EAR or SINUS PROBLEMS
Ear problems are fairly common amongst divers due to the wet environment and exposure to pressure changes.

Difficulty Equalising
The compartment behind your ear drum (the middle ear) contains air, this is connected to the back of your throat via a small canal called the Eustachian tube. When you dive and you descend in the water column the air in your middle ear is squeezed smaller which gives you the sensation of blocked ears. To allow more air to enter the middle ear via the eustachian tube divers may use equalisation techniques such as the Valsalva (holding your nose whilst blowing out your nose). This may be needed a few times during descent, and again during ascent when the vice versa occurs (air expands in volume and air needs to exit the middle ear).
When you are first learning to dive it can take some time to get used to these techniques, but it normally gets easier the more you dive. Unfortunately, some people have eustachian tube dysfunction which may make this process more difficult – there is no quick solution to this but descending at a slower rate may help.
🚩 If you find you cannot equalise your ears ascend a little and try again, if you are still unable to equalise it is best to end the dive to avoid injuries to your ears.
🚩 If you dive with congestion or a cold it will make it more difficult to equalise, therefore it is best to wait until you have recovered from your symptoms.
🚩 Decongestant nasal sprays can be used but there may wear off during the dive making it more difficult (and potentially dangerous) when trying to ascend at the end of the dive.

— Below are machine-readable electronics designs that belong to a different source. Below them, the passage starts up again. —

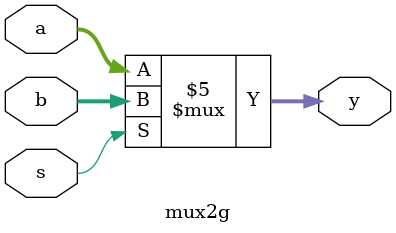
<source format=v>
`timescale 1ns / 1ps


module mux2g

#(parameter N=4)
(
input wire [N-1:0] a,
input wire [N-1:0] b,
input wire s,
output reg [N-1:0] y=0

    );
    
    always@(*)
        begin 
            if (s==0)
                y=a;
            else 
                y=b;
        end 
        
endmodule

</source>
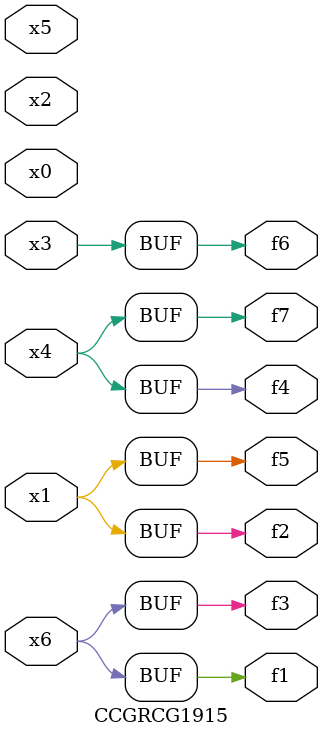
<source format=v>
module CCGRCG1915(
	input x0, x1, x2, x3, x4, x5, x6,
	output f1, f2, f3, f4, f5, f6, f7
);
	assign f1 = x6;
	assign f2 = x1;
	assign f3 = x6;
	assign f4 = x4;
	assign f5 = x1;
	assign f6 = x3;
	assign f7 = x4;
endmodule

</source>
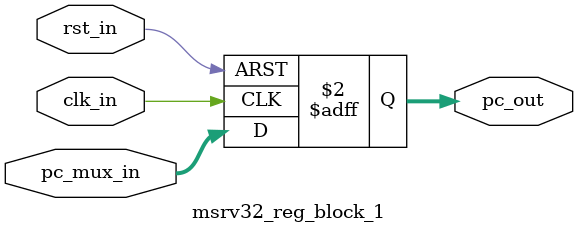
<source format=v>
module msrv32_reg_block_1 (
  input [31:0] pc_mux_in,
  input clk_in, rst_in,
  output reg [31:0] pc_out
);
  
  always @(posedge clk_in or posedge rst_in)
  begin
    if (rst_in)
      pc_out <= 32'b0;
    else
      pc_out <= pc_mux_in;
  end
  
endmodule

</source>
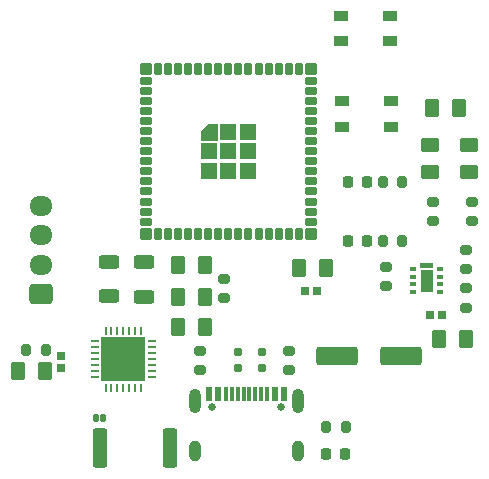
<source format=gts>
G04 #@! TF.GenerationSoftware,KiCad,Pcbnew,7.0.6*
G04 #@! TF.CreationDate,2025-03-26T20:14:53+01:00*
G04 #@! TF.ProjectId,Stepper ESP,53746570-7065-4722-9045-53502e6b6963,rev?*
G04 #@! TF.SameCoordinates,Original*
G04 #@! TF.FileFunction,Soldermask,Top*
G04 #@! TF.FilePolarity,Negative*
%FSLAX46Y46*%
G04 Gerber Fmt 4.6, Leading zero omitted, Abs format (unit mm)*
G04 Created by KiCad (PCBNEW 7.0.6) date 2025-03-26 20:14:53*
%MOMM*%
%LPD*%
G01*
G04 APERTURE LIST*
G04 Aperture macros list*
%AMRoundRect*
0 Rectangle with rounded corners*
0 $1 Rounding radius*
0 $2 $3 $4 $5 $6 $7 $8 $9 X,Y pos of 4 corners*
0 Add a 4 corners polygon primitive as box body*
4,1,4,$2,$3,$4,$5,$6,$7,$8,$9,$2,$3,0*
0 Add four circle primitives for the rounded corners*
1,1,$1+$1,$2,$3*
1,1,$1+$1,$4,$5*
1,1,$1+$1,$6,$7*
1,1,$1+$1,$8,$9*
0 Add four rect primitives between the rounded corners*
20,1,$1+$1,$2,$3,$4,$5,0*
20,1,$1+$1,$4,$5,$6,$7,0*
20,1,$1+$1,$6,$7,$8,$9,0*
20,1,$1+$1,$8,$9,$2,$3,0*%
G04 Aperture macros list end*
%ADD10C,0.010000*%
%ADD11R,0.625000X0.400000*%
%ADD12R,0.350000X0.275000*%
%ADD13R,1.100000X1.900000*%
%ADD14R,0.762000X0.254000*%
%ADD15R,0.254000X0.762000*%
%ADD16R,3.800000X3.800000*%
%ADD17RoundRect,0.102000X-0.400000X-0.200000X0.400000X-0.200000X0.400000X0.200000X-0.400000X0.200000X0*%
%ADD18RoundRect,0.102000X-0.200000X-0.400000X0.200000X-0.400000X0.200000X0.400000X-0.200000X0.400000X0*%
%ADD19RoundRect,0.102000X-0.600000X-0.600000X0.600000X-0.600000X0.600000X0.600000X-0.600000X0.600000X0*%
%ADD20RoundRect,0.102000X-0.400000X-0.400000X0.400000X-0.400000X0.400000X0.400000X-0.400000X0.400000X0*%
%ADD21RoundRect,0.102000X-0.525000X-0.325000X0.525000X-0.325000X0.525000X0.325000X-0.525000X0.325000X0*%
%ADD22RoundRect,0.200000X0.200000X0.275000X-0.200000X0.275000X-0.200000X-0.275000X0.200000X-0.275000X0*%
%ADD23RoundRect,0.200000X-0.200000X-0.275000X0.200000X-0.275000X0.200000X0.275000X-0.200000X0.275000X0*%
%ADD24RoundRect,0.200000X-0.275000X0.200000X-0.275000X-0.200000X0.275000X-0.200000X0.275000X0.200000X0*%
%ADD25RoundRect,0.250000X0.625000X-0.312500X0.625000X0.312500X-0.625000X0.312500X-0.625000X-0.312500X0*%
%ADD26RoundRect,0.200000X0.275000X-0.200000X0.275000X0.200000X-0.275000X0.200000X-0.275000X-0.200000X0*%
%ADD27RoundRect,0.250000X-0.362500X-1.425000X0.362500X-1.425000X0.362500X1.425000X-0.362500X1.425000X0*%
%ADD28O,1.000000X1.800000*%
%ADD29O,1.000000X2.100000*%
%ADD30R,0.600000X1.240000*%
%ADD31R,0.300000X1.240000*%
%ADD32C,0.650000*%
%ADD33RoundRect,0.218750X-0.218750X-0.256250X0.218750X-0.256250X0.218750X0.256250X-0.218750X0.256250X0*%
%ADD34RoundRect,0.102000X0.200000X-0.240000X0.200000X0.240000X-0.200000X0.240000X-0.200000X-0.240000X0*%
%ADD35RoundRect,0.102000X-0.450000X-0.650000X0.450000X-0.650000X0.450000X0.650000X-0.450000X0.650000X0*%
%ADD36RoundRect,0.102000X0.650000X-0.450000X0.650000X0.450000X-0.650000X0.450000X-0.650000X-0.450000X0*%
%ADD37RoundRect,0.102000X0.450000X0.650000X-0.450000X0.650000X-0.450000X-0.650000X0.450000X-0.650000X0*%
%ADD38RoundRect,0.102000X-0.250000X-0.250000X0.250000X-0.250000X0.250000X0.250000X-0.250000X0.250000X0*%
%ADD39RoundRect,0.102000X-0.190000X-0.200000X0.190000X-0.200000X0.190000X0.200000X-0.190000X0.200000X0*%
%ADD40RoundRect,0.102000X-0.250000X0.250000X-0.250000X-0.250000X0.250000X-0.250000X0.250000X0.250000X0*%
%ADD41RoundRect,0.250000X-1.500000X-0.550000X1.500000X-0.550000X1.500000X0.550000X-1.500000X0.550000X0*%
%ADD42RoundRect,0.250000X0.725000X-0.600000X0.725000X0.600000X-0.725000X0.600000X-0.725000X-0.600000X0*%
%ADD43O,1.950000X1.700000*%
G04 APERTURE END LIST*
G36*
X126250000Y-63737000D02*
G01*
X125100000Y-63737000D01*
X125100000Y-63337000D01*
X126250000Y-63337000D01*
X126250000Y-63737000D01*
G37*
D10*
X107950000Y-52950000D02*
X106550000Y-52950000D01*
X106550000Y-52200000D01*
X107200000Y-51550000D01*
X107950000Y-51550000D01*
X107950000Y-52950000D01*
G36*
X107950000Y-52950000D02*
G01*
X106550000Y-52950000D01*
X106550000Y-52200000D01*
X107200000Y-51550000D01*
X107950000Y-51550000D01*
X107950000Y-52950000D01*
G37*
D11*
X124562500Y-63862001D03*
X124562500Y-64511999D03*
X124562500Y-65162001D03*
X124562500Y-65811999D03*
X126787500Y-65811999D03*
X126787500Y-65162001D03*
X126787500Y-64511999D03*
X126787500Y-63862001D03*
D12*
X126000000Y-63500000D03*
X125350000Y-63500000D03*
D13*
X125675000Y-64837000D03*
D14*
X97574300Y-70000000D03*
X97574300Y-70499999D03*
X97574300Y-71000001D03*
X97574300Y-71500000D03*
X97574300Y-71999999D03*
X97574300Y-72500001D03*
X97574300Y-73000000D03*
D15*
X98500000Y-73925700D03*
X98999999Y-73925700D03*
X99500001Y-73925700D03*
X100000000Y-73925700D03*
X100499999Y-73925700D03*
X101000001Y-73925700D03*
X101500000Y-73925700D03*
D14*
X102425700Y-73000000D03*
X102425700Y-72500001D03*
X102425700Y-71999999D03*
X102425700Y-71500000D03*
X102425700Y-71000001D03*
X102425700Y-70499999D03*
X102425700Y-70000000D03*
D15*
X101500000Y-69074300D03*
X101000001Y-69074300D03*
X100499999Y-69074300D03*
X100000000Y-69074300D03*
X99500001Y-69074300D03*
X98999999Y-69074300D03*
X98500000Y-69074300D03*
D16*
X100000000Y-71500000D03*
D17*
X101900000Y-47950000D03*
X101900000Y-48800000D03*
X101900000Y-49650000D03*
X101900000Y-50500000D03*
X101900000Y-51350000D03*
X101900000Y-52200000D03*
X101900000Y-53050000D03*
X101900000Y-53900000D03*
X101900000Y-54750000D03*
X101900000Y-55600000D03*
X101900000Y-56450000D03*
X101900000Y-57300000D03*
X101900000Y-58150000D03*
X101900000Y-59000000D03*
X101900000Y-59850000D03*
D18*
X102950000Y-60900000D03*
X103800000Y-60900000D03*
X104650000Y-60900000D03*
X105500000Y-60900000D03*
X106350000Y-60900000D03*
X107200000Y-60900000D03*
X108050000Y-60900000D03*
X108900000Y-60900000D03*
X109750000Y-60900000D03*
X110600000Y-60900000D03*
X111450000Y-60900000D03*
X112300000Y-60900000D03*
X113150000Y-60900000D03*
X114000000Y-60900000D03*
X114850000Y-60900000D03*
D17*
X115900000Y-59850000D03*
X115900000Y-59000000D03*
X115900000Y-58150000D03*
X115900000Y-57300000D03*
X115900000Y-56450000D03*
X115900000Y-55600000D03*
X115900000Y-54750000D03*
X115900000Y-53900000D03*
X115900000Y-53050000D03*
X115900000Y-52200000D03*
X115900000Y-51350000D03*
X115900000Y-50500000D03*
X115900000Y-49650000D03*
X115900000Y-48800000D03*
X115900000Y-47950000D03*
D18*
X114850000Y-46900000D03*
X114000000Y-46900000D03*
X113150000Y-46900000D03*
X112300000Y-46900000D03*
X111450000Y-46900000D03*
X110600000Y-46900000D03*
X109750000Y-46900000D03*
X108900000Y-46900000D03*
X108050000Y-46900000D03*
X107200000Y-46900000D03*
X106350000Y-46900000D03*
X105500000Y-46900000D03*
X104650000Y-46900000D03*
X103800000Y-46900000D03*
X102950000Y-46900000D03*
D19*
X108900000Y-53900000D03*
X108900000Y-52250000D03*
X110550000Y-52250000D03*
X110550000Y-53900000D03*
X110550000Y-55550000D03*
X108900000Y-55550000D03*
X107250000Y-55550000D03*
X107250000Y-53900000D03*
D20*
X101900000Y-46900000D03*
X101900000Y-60900000D03*
X115900000Y-60900000D03*
X115900000Y-46900000D03*
D21*
X122650000Y-51825000D03*
X118500000Y-51825000D03*
X122650000Y-49675000D03*
X118500000Y-49675000D03*
X122575000Y-44575000D03*
X118425000Y-44575000D03*
X122575000Y-42425000D03*
X118425000Y-42425000D03*
D22*
X117175000Y-77250000D03*
X118825000Y-77250000D03*
D23*
X123635000Y-61500000D03*
X121985000Y-61500000D03*
X121985000Y-56500000D03*
X123635000Y-56500000D03*
D22*
X91775000Y-70750000D03*
X93425000Y-70750000D03*
D24*
X129500000Y-58175000D03*
X129500000Y-59825000D03*
X126250000Y-58175000D03*
X126250000Y-59825000D03*
D25*
X101790000Y-66212500D03*
X101790000Y-63287500D03*
X98750000Y-66175000D03*
X98750000Y-63250000D03*
D24*
X129037500Y-65486999D03*
X129037500Y-67136999D03*
X129037500Y-63886999D03*
X129037500Y-62236999D03*
D26*
X122250000Y-65325000D03*
X122250000Y-63675000D03*
D24*
X108500000Y-64675000D03*
X108500000Y-66325000D03*
D27*
X98037500Y-79000000D03*
X103962500Y-79000000D03*
D24*
X114000000Y-70765000D03*
X114000000Y-72415000D03*
X106500000Y-70765000D03*
X106500000Y-72415000D03*
D28*
X114750000Y-79250000D03*
D29*
X114750000Y-75050000D03*
X106110000Y-75050000D03*
D28*
X106110000Y-79250000D03*
D30*
X107230000Y-74450000D03*
X108030000Y-74450000D03*
D31*
X108680000Y-74450000D03*
X109680000Y-74450000D03*
X111180000Y-74450000D03*
X112180000Y-74450000D03*
D30*
X112830000Y-74450000D03*
X113630000Y-74450000D03*
X113630000Y-74450000D03*
X112830000Y-74450000D03*
D31*
X111680000Y-74450000D03*
X110680000Y-74450000D03*
X110180000Y-74450000D03*
X109180000Y-74450000D03*
D30*
X108030000Y-74450000D03*
X107230000Y-74450000D03*
D32*
X113320000Y-75570000D03*
X107540000Y-75570000D03*
D33*
X119022500Y-56500000D03*
X120597500Y-56500000D03*
X119022500Y-61500000D03*
X120597500Y-61500000D03*
X117175000Y-79500000D03*
X118750000Y-79500000D03*
D34*
X109750000Y-72250000D03*
X109750000Y-70930000D03*
X111750000Y-72250000D03*
X111750000Y-70930000D03*
D35*
X126100000Y-50250000D03*
X128400000Y-50250000D03*
D36*
X126000000Y-55650000D03*
X126000000Y-53350000D03*
D37*
X129050000Y-69750000D03*
X126750000Y-69750000D03*
D38*
X127000000Y-67750000D03*
X126000000Y-67750000D03*
X115400000Y-65750000D03*
X116400000Y-65750000D03*
D37*
X117150000Y-63750000D03*
X114850000Y-63750000D03*
D36*
X129250000Y-55650000D03*
X129250000Y-53350000D03*
D37*
X106900000Y-68750000D03*
X104600000Y-68750000D03*
D39*
X97719000Y-76500000D03*
X98281000Y-76500000D03*
D40*
X94750000Y-72250000D03*
X94750000Y-71250000D03*
D37*
X93400000Y-72500000D03*
X91100000Y-72500000D03*
D35*
X104600000Y-66250000D03*
X106900000Y-66250000D03*
X104600000Y-63500000D03*
X106900000Y-63500000D03*
D41*
X118100000Y-71250000D03*
X123500000Y-71250000D03*
D42*
X93000000Y-66000000D03*
D43*
X93000000Y-63500000D03*
X93000000Y-61000000D03*
X93000000Y-58500000D03*
M02*

</source>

Barotrauma (Pressure Injury)
If you are unable to equalise properly during the dive the squeeze on the middle ear can cause damage and inflammation which can be very sore.
Your doctor will be able to see this as red bruising on the ear drum. If the pressure is too great, then the ear drum may perforate which will take some time to heal.
🚩 You should never try and forcefully clear your ears during a dive, this is because the ears are very sensitive to pressure, and a forceful Valsalva can damage some of the delicate parts of the middle and inner ear. This can result in difficulty with hearing and balance which may take a long time to repair and require a specialist ENT (ears, nose, throat) doctor.
🚩 Mild barotrauma will take a few days to heal however if you find you are experiencing severe pain, changes in your hearing/balance or discharge from the ear then you should consult a doctor (e.g. your GP) for an ear examination.
🚩 You must not dive with an ear perforation, as it can cause infection in the middle ear and prevent the ear drum from healing. See your GP to ensure that the perforation has healed.
Ear Infections
When water (especially seawater) gets into the ear canal it can cause irritation and infection. If you get water in your ears, it is good practice to rinse your ears with clean fresh water after the dive.
If you are doing multiple days of diving, try and keep your ears as dry as possible in between dives and avoid putting anything into your ears (such as cotton buds). If your ears are sore, avoid diving until the discomfort has resolved.
🚩 If you notice any discharge from the ear or severe pain, see a doctor for an ear examination as you may have an infection (Otitis Externa) that requires antibiotic ear drops. Wait until the infection has resolved before returning to diving.
Sinus Pain
You have several air spaces in the front of your face called sinuses. Similarly to the middle ear, descent during diving can cause the air in sinuses to squeeze smaller.
If there is difficulty equalising the sinuses due to congestion (or previous surgery) this can cause some discomfort – usually felt in between the eyebrows or across the cheeks. The inflammation may cause some bleeding of the lining of the sinuses which you may see in your mask at the end of the dive. This can be alarming, but the inflammation should resolve by itself. If you experience facial pain during descent, you can try ascending a little to see if it settles.
🚩 If the sinus pain does not settle do not continue with the dive. The pain will be distracting, and you will be at risk of a worse barotrauma injury.
🚩 If you have severe facial pain after a dive, or any change to the sensation/ movement in your eyes or face then seek immediate medical attention at your nearest A&E.
🚩 Decongestant nasal sprays can be used but there may wear off during the dive making it more difficult (and potentially dangerous) when trying to ascend at the end of the dive.


Divers with hearing impairment
If you have a longstanding hearing impairment and want to dive there is normally no reason why this is not possible. There is less of a requirement for good hearing underwater, but some divers use may alert others of danger (or something interesting) by tapping metal against their tank. You also may also have trouble hearing boat engines in the water, so it is important to look up as you ascend so you are aware of them. It is good practice to ensure that your buddy and/or instructors are aware of your hearing impairment in case of emergency.
As diving can affect the ears it is worth having a think about if you want to risk any further impact on your hearing if you did have a pressure injury. If you have a cochlear implant, it is important to discuss this with your ENT doctor and a diving doctor as you will need to understand the pressure (depth) to which the device is safe to use.